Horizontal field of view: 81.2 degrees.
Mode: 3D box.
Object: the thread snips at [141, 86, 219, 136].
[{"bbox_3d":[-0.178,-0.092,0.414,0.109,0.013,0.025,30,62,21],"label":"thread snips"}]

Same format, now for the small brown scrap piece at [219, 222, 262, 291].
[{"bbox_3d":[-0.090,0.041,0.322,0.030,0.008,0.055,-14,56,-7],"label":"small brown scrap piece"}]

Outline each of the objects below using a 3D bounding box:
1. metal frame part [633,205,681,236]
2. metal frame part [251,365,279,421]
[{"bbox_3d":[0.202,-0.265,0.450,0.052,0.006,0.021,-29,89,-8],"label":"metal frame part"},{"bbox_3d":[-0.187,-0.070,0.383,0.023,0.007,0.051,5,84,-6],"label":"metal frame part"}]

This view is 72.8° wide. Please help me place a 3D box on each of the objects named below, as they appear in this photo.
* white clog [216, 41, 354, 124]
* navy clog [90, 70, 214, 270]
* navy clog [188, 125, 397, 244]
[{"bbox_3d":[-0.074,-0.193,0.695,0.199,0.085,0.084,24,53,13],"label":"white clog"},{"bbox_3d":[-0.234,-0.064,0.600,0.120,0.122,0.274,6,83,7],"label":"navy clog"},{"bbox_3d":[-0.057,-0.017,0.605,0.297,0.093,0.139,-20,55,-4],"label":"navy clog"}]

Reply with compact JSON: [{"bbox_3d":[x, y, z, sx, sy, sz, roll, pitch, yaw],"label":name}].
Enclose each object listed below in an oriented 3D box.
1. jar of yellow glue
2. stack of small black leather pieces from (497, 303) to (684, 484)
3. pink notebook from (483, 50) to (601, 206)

■ **What you need to do**: All of the data must be set down again exactly.

■ **Solution to this task**:
Horizontal field of view: 81.2 degrees.
Mode: 3D box.
Object: the thread snips at [141, 86, 219, 136].
[{"bbox_3d":[-0.178,-0.092,0.414,0.109,0.013,0.025,30,62,21],"label":"thread snips"}]

Same format, now for the small brown scrap piece at [219, 222, 262, 291].
[{"bbox_3d":[-0.090,0.041,0.322,0.030,0.008,0.055,-14,56,-7],"label":"small brown scrap piece"}]

Outline each of the objects below using a 3D bounding box:
1. metal frame part [633,205,681,236]
2. metal frame part [251,365,279,421]
[{"bbox_3d":[0.202,-0.265,0.450,0.052,0.006,0.021,-29,89,-8],"label":"metal frame part"},{"bbox_3d":[-0.187,-0.070,0.383,0.023,0.007,0.051,5,84,-6],"label":"metal frame part"}]

This view is 72.8° wide. Please help me place a 3D box on each of the objects named below, as they appear in this photo.
* white clog [216, 41, 354, 124]
* navy clog [90, 70, 214, 270]
* navy clog [188, 125, 397, 244]
[{"bbox_3d":[-0.074,-0.193,0.695,0.199,0.085,0.084,24,53,13],"label":"white clog"},{"bbox_3d":[-0.234,-0.064,0.600,0.120,0.122,0.274,6,83,7],"label":"navy clog"},{"bbox_3d":[-0.057,-0.017,0.605,0.297,0.093,0.139,-20,55,-4],"label":"navy clog"}]

Reply with compact JSON: [{"bbox_3d":[x, y, z, sx, sy, sz, roll, pitch, yaw],"label":name}].
Enclose each object listed below in an oriented 3D box.
1. jar of yellow glue
2. stack of small black leather pieces from (497, 303) to (684, 484)
3. pink notebook from (483, 50) to (601, 206)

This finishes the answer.